Section Inertia Z: Overrides the moment of inertia about the local z-axis (Izz). Used for bending stiffness computation (EIz).

Material Modulus of Elasticity: Overrides the Young's modulus (E) of the assigned material for this element.

Material Poisson's Ratio: Overrides the Poisson's ratio (ν) of the assigned material for this element. Used to compute the shear modulus G = E / (2(1+ν)).

Modulus of Elasticity Factor: A multiplier applied to the material's modulus of elasticity. The effective modulus is (E × Factor). Use this instead of an absolute override when you want to scale the existing value (e.g., 0.5 for cracked section properties).

Poisson's Ratio Factor: A multiplier applied to the material's Poisson's ratio.

Section Area Factor: A multiplier applied to the section's cross-sectional area. Useful for modeling partial section effectiveness.

Section Shear Area Y Factor: A multiplier applied to the section's shear area in the Y direction.

Section Shear Area Z Factor: A multiplier applied to the section's shear area in the Z direction.

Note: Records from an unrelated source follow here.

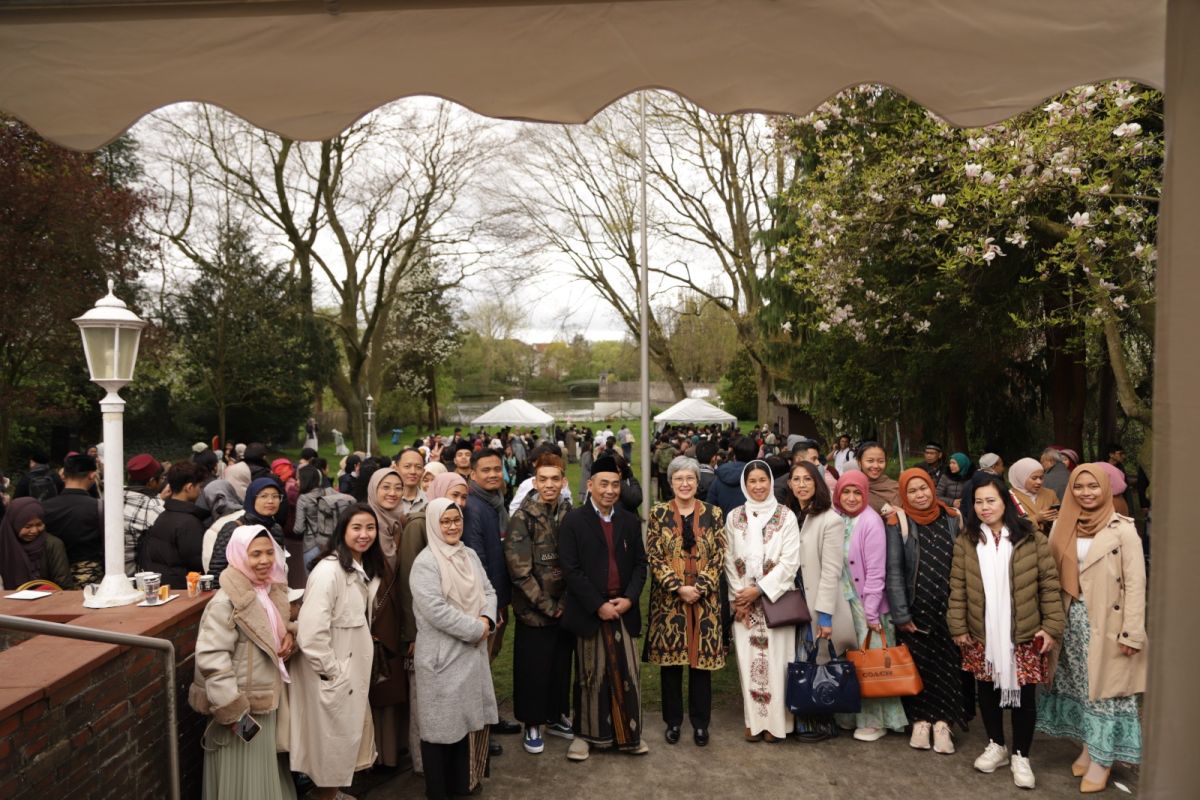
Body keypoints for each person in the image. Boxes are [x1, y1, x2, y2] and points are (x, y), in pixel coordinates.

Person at [948, 474, 1064, 790]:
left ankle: (1020, 755)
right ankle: (996, 744)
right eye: (979, 501)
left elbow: (1049, 585)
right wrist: (958, 626)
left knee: (1025, 696)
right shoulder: (967, 540)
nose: (985, 508)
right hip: (981, 633)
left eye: (991, 500)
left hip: (1024, 633)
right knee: (986, 691)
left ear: (1005, 501)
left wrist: (1052, 627)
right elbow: (957, 587)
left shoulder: (1031, 537)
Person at [1037, 465, 1146, 793]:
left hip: (1108, 625)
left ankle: (1103, 760)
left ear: (1105, 489)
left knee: (1106, 696)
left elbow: (1136, 583)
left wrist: (1132, 632)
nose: (1086, 492)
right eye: (1079, 486)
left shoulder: (1122, 528)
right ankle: (1089, 747)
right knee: (1083, 692)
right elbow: (1050, 574)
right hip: (1070, 622)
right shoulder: (1061, 524)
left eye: (1093, 486)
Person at [190, 524, 297, 800]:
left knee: (263, 772)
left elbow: (273, 634)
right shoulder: (226, 601)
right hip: (242, 706)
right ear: (238, 555)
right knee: (244, 776)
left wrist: (289, 638)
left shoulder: (270, 591)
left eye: (268, 553)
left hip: (265, 699)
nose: (264, 561)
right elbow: (211, 658)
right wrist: (233, 711)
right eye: (255, 554)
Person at [558, 454, 649, 761]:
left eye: (615, 484)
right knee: (590, 675)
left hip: (622, 607)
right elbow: (571, 569)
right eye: (603, 484)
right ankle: (584, 735)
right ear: (590, 485)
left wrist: (629, 599)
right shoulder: (574, 521)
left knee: (627, 673)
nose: (610, 490)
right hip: (590, 610)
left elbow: (640, 565)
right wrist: (597, 605)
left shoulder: (629, 520)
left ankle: (629, 735)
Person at [290, 504, 383, 799]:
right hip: (333, 672)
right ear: (342, 531)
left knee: (340, 740)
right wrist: (333, 672)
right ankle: (324, 795)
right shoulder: (329, 571)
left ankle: (330, 793)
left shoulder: (357, 567)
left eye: (370, 528)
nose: (364, 534)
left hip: (347, 671)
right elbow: (312, 631)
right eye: (357, 528)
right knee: (329, 741)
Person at [411, 497, 500, 799]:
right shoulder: (425, 563)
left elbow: (488, 589)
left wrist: (487, 617)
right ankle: (438, 791)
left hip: (470, 656)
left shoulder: (469, 554)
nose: (452, 526)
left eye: (456, 520)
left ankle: (462, 785)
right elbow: (436, 611)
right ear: (433, 524)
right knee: (439, 732)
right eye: (445, 521)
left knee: (462, 726)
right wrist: (477, 629)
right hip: (443, 658)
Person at [644, 456, 725, 747]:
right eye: (679, 478)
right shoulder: (658, 513)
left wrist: (700, 587)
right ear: (671, 482)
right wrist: (678, 587)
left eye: (690, 478)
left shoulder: (714, 513)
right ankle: (673, 722)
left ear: (697, 481)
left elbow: (719, 554)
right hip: (670, 602)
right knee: (671, 665)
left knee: (700, 665)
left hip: (705, 602)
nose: (685, 483)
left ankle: (701, 724)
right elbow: (654, 555)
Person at [884, 468, 965, 753]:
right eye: (912, 491)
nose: (920, 495)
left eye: (924, 488)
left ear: (933, 488)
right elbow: (893, 571)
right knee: (918, 665)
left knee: (947, 666)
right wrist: (902, 613)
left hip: (950, 607)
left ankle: (943, 724)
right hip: (916, 608)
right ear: (904, 495)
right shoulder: (898, 522)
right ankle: (919, 721)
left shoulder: (952, 519)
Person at [398, 470, 469, 777]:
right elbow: (409, 583)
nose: (460, 503)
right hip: (427, 631)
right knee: (427, 704)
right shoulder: (419, 526)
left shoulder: (454, 528)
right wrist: (411, 634)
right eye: (454, 495)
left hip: (457, 632)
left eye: (464, 497)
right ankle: (426, 766)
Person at [503, 453, 575, 755]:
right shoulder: (522, 517)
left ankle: (556, 715)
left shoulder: (570, 512)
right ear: (534, 482)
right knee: (533, 669)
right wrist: (548, 605)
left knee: (560, 666)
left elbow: (577, 561)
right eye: (543, 479)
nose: (549, 484)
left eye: (554, 479)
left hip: (565, 606)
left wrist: (567, 602)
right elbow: (519, 571)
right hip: (534, 611)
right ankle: (532, 723)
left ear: (563, 481)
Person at [725, 459, 801, 742]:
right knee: (749, 662)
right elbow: (728, 560)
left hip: (776, 601)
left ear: (771, 482)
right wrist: (740, 597)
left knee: (778, 662)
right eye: (752, 481)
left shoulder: (786, 516)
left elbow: (790, 562)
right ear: (745, 484)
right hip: (745, 605)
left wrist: (760, 590)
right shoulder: (734, 517)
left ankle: (777, 723)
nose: (758, 486)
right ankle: (753, 721)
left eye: (763, 480)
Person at [831, 470, 908, 740]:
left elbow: (877, 572)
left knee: (872, 663)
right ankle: (851, 714)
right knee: (851, 661)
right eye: (846, 492)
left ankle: (876, 720)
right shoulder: (837, 518)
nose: (851, 498)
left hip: (867, 605)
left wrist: (871, 610)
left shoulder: (870, 522)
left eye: (857, 493)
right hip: (844, 603)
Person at [785, 461, 856, 740]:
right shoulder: (790, 515)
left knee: (819, 661)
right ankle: (801, 718)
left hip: (816, 600)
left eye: (807, 479)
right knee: (799, 660)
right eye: (796, 479)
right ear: (789, 484)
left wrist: (825, 614)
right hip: (792, 599)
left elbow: (831, 571)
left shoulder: (830, 519)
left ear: (817, 483)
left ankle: (820, 723)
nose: (801, 484)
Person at [463, 448, 519, 746]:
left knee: (488, 664)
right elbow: (476, 559)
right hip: (485, 603)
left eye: (497, 469)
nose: (493, 474)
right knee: (478, 666)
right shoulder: (473, 507)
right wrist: (489, 606)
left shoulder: (495, 503)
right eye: (486, 470)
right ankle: (480, 729)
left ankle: (488, 718)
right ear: (473, 473)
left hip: (500, 596)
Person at [139, 462, 208, 589]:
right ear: (189, 487)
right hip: (183, 589)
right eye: (199, 486)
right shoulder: (189, 522)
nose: (201, 490)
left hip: (164, 585)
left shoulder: (162, 515)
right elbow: (198, 562)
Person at [40, 453, 102, 586]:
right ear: (92, 475)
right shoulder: (98, 507)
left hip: (52, 576)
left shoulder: (44, 507)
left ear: (63, 475)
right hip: (89, 578)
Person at [209, 478, 287, 582]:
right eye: (263, 496)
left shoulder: (276, 528)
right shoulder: (233, 528)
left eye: (275, 496)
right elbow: (216, 571)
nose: (270, 501)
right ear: (251, 499)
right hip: (239, 593)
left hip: (270, 592)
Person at [0, 497, 73, 589]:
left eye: (39, 525)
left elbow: (64, 583)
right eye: (28, 526)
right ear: (14, 525)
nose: (34, 531)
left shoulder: (52, 544)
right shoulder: (4, 545)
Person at [123, 453, 165, 576]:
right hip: (139, 578)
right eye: (161, 478)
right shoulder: (155, 508)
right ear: (151, 481)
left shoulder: (110, 499)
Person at [707, 436, 759, 517]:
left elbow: (710, 509)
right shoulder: (762, 480)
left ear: (734, 455)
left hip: (725, 526)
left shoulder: (718, 479)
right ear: (756, 455)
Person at [1008, 457, 1060, 533]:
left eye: (1041, 478)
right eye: (1034, 478)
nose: (1039, 482)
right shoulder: (1009, 496)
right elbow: (1009, 524)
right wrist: (1037, 518)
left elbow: (1061, 518)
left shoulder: (1050, 494)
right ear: (1022, 477)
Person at [858, 441, 899, 515]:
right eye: (870, 461)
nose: (876, 466)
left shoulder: (895, 487)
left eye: (881, 461)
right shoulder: (853, 487)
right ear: (859, 462)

Section Torsion Constant Factor: A multiplier applied to the section's torsional constant.

Section Inertia Y Factor: A multiplier applied to the section's moment of inertia about the Y axis.

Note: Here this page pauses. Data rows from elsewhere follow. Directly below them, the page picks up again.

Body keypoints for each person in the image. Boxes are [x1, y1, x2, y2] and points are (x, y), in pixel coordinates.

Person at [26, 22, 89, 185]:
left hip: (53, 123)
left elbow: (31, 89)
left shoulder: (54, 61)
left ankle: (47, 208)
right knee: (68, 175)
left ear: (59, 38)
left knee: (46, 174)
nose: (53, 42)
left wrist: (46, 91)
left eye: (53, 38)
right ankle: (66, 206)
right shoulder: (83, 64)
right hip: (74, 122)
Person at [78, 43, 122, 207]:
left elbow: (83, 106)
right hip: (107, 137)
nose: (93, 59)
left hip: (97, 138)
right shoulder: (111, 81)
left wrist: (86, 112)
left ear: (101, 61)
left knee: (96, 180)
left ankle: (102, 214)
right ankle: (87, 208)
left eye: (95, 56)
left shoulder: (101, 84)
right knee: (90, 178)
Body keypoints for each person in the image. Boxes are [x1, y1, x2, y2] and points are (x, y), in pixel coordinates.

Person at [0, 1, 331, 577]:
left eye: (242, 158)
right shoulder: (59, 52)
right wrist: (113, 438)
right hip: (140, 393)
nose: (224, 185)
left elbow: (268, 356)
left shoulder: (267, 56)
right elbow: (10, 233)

Section Inertia Z Factor: A multiplier applied to the section's moment of inertia about the Z axis.

Is Rigid: When set to Yes, the element is treated as infinitely rigid, ignoring the assigned section's stiffness properties. Used for rigid links, rigid offsets, and rigid diaphragm connections. A section must still be assigned even though its properties are ignored.

Geometric Nonlinear: When set to Yes, enables geometric nonlinearity (large displacement/P-delta effects) for this element during nonlinear analysis. The element stiffness matrix is updated at each iteration to account for the deformed geometry.

Group

Group: The FE group to which this element belongs. Groups are used to organize elements for load application, result extraction, staged construction, and filtering purposes.

Time Dependent

Casting Day: The day on which the element's concrete was cast, used for time-dependent staged construction analysis. The element's age at any construction stage is computed as (Stage Construction Day − Casting Day). This age is used to determine concrete strength, modulus of elasticity, creep, and shrinkage behavior per the CEB-FIP 1990 code.